:: Consigne ::
Reprenez l'article sur le projet du PS pour 2012 et écrivez sa suite, en enchaînant après sa dernière phrase.
-------- Texte d'étude
Les socialistes n'ont toujours rien compris par Georges Rousseau

Publié le par Lux

 

Martine Aubry vient de publier le travail préparé par ses sherpas, à savoir le projet du PS pour la campagne présidentielle de 2012. Pour reprendre la phrase utilisée pour expliquer l'état d'esprit des émigrés à la fin de la Révolution française, ce projet montre clairement que les socialistes " n'ont rien appris et rien oublié " !
Projet mirifique, composé de trente mesures, qui cumule les non-sens et les absurdités et nous entraînerait tout droit vers le naufrage le plus catastrophique. Les socialistes ont-ils oublié que la mise en application en 1981 du "programme commun de la gauche " a provoqué en deux ans la faillite de la France, obligeant François Mitterrand à changer brutalement de cap et à bifurquer vers le libéralisme le plus absolu (privatisations massives, suppression du Contrôle des Changes, du Contrôle des Prix et du Contrôle du Crédit …). C'était il y a seulement trente ans ! Décidément, "les Français ont la mémoire courte", comme disait le bon Maréchal…
 
Le naufrage des retraites
 
La première mesure-phare de ce lamentable projet est le rétablissement de l'âge légal du départ à la retraite à 60 ans. Alors que les Allemands et la plupart des autres pays européens ont déjà repoussé l'âge de la retraite à 67 ans, les socialistes, persistant à croire que la France est une île aux frontières hermétiquement fermées, veulent continuer le petit jeu qui nous a coûté si cher. On paye, on paye, on paye ! Avec quel argent ? Les caisses de retraites sont exsangues et l'Etat, qui croule déjà sous deux mille milliards d'euros de dettes, ne peut plus emprunter ! Ils se moquent du monde…C'est le modèle de ces belles formules qui font fureur dans les discours, mais qui se terminent tragiquement quand on les met en application
La création de trois cent mille emplois-jeunes
 
Encore une vieille lune, inventée par Monsieur Strauss-Kahn et expérimentée par Lionel Jospin dans les années 93-95. Cette formule démagogique permet de faire croire, pendant environ un an, à une embellie économique, mais son résultat final est très décevant, car les “emplois aidés” sont rarement productifs. En outre c'est un système qui coûte cher, car trois cent mille “emplois aidés” signifie une dépense de plusieurs milliards par an pour l'Etat. Il en est de même pour la création d'une allocation d'étude pour les jeunes sous condition de ressources et pour beaucoup des autres mesures envisagées par le plan du P.S. Même si certaines sont judicieuses, toutes coûtent cher, très cher !
----------------
-------- Matériel d'étude
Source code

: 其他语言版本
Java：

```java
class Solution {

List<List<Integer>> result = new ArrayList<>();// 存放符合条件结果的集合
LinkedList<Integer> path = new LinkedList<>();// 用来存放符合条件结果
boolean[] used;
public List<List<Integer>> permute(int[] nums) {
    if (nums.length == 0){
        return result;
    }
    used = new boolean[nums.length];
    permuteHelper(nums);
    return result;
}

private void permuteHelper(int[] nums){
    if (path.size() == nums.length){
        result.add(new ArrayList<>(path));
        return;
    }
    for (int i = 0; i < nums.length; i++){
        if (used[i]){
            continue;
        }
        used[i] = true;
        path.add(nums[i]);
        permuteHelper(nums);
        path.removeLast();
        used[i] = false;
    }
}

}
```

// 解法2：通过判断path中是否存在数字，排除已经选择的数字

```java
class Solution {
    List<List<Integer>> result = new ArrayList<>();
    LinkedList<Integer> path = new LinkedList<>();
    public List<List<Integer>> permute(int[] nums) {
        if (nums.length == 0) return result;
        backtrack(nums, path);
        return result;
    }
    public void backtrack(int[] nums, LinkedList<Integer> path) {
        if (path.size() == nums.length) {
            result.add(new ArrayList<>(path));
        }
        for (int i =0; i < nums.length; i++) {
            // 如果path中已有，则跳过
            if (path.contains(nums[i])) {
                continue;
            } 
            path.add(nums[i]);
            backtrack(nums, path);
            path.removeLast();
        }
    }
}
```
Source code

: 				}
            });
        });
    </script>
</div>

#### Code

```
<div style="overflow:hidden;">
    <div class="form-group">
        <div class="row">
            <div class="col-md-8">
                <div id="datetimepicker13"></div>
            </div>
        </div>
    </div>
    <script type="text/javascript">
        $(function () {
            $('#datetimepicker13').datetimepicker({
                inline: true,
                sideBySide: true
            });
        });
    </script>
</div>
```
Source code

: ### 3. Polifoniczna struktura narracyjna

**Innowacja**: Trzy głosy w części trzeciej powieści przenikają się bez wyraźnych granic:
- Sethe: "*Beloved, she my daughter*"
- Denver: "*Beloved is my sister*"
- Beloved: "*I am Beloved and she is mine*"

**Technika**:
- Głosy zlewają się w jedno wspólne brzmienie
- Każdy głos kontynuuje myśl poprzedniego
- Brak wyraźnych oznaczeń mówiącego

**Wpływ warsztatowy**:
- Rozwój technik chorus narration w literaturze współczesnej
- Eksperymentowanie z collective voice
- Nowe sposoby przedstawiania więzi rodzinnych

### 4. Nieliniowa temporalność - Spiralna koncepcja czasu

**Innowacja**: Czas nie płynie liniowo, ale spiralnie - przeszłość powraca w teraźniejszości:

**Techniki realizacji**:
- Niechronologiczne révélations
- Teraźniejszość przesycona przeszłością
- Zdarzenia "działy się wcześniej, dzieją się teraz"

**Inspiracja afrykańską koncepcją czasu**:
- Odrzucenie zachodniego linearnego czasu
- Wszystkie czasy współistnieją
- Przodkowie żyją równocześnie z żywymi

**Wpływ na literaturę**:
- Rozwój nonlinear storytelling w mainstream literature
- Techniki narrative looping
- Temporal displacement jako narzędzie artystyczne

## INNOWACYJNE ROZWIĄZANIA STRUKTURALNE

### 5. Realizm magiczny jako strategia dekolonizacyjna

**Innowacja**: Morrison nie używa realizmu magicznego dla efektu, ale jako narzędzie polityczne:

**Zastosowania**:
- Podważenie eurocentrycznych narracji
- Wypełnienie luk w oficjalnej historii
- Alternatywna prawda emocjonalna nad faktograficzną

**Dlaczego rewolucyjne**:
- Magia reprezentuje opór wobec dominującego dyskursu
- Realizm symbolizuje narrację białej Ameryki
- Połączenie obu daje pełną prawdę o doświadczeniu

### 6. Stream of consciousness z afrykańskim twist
----------------
:: Réponse ::
 
Un très sérieux tour de vis fiscal
 
Comme il fallait s'y attendre, le projet socialiste prévoit un sérieux matraquage fiscal. Ce tour de vis, dont le montant est estimé à cinquante milliards d'euros, mais qui à mon avis atteindra un montant bien supérieur, comprendra notamment la suppression de la plupart des niches fiscales en matière d'impôt sur le revenu, d'ISF et de droits de succession, la fusion de l'impôt sur le revenu et de la C.S.G., l'alignement de la fiscalité des revenus de l'épargne au niveau des revenus du travail (ce qui fait craindre une majoration de la taxation des plus-values sur valeurs mobilières)… etc, etc. La France, qui était déjà la championne du monde des prélèvements fiscaux et sociaux et qui tentait tant bien que mal de faire un peu baisser le montant de ces prélèvements, va au contraire les projeter dans un univers fiscal de type soviétique !
 
Tout n'est pas mauvais
 
Tout n'est pas forcément mauvais dans ce catalogue à la Prévert. Par exemple, la création d'une banque publique d'investissement, la construction de 150.000 logements sociaux, l'encadrement des loyers et l'embauche de 10.000 nouveaux gendarmes et auxiliaires de justice, sont des mesures qui ne manquent pas de sens. Mais les dirigeants socialistes n'ont pu s'empêcher d'emboucher la trompette gauchiste : leur projet prévoit la légalisation du mariage des homosexuels et la liberté d'adoption par ceux-ci, ainsi que le vote des étrangers aux élections locales. Il prévoit aussi l'introduction d'une dose de proportionnelle aux élections législatives. Cela, c'est pour faire plaisir aux Verts et pour inciter les électeurs du FN à voter socialistes au deuxième tour… De même, prévoir que l'on "oeuvrera pour sortir de la dépendance envers le nucléaire et le pétrole" est, sinon parler pour ne rien dire, du moins se placer dans une perspective à très, très long terme ! Quoiqu'il en soit, on voit mal comment un gouvernement socialiste, s'il veut mettre en pratique ce programme, pourra diriger sérieusement le pays dans les conditions qui prévalent de nos jours dans le monde actuel.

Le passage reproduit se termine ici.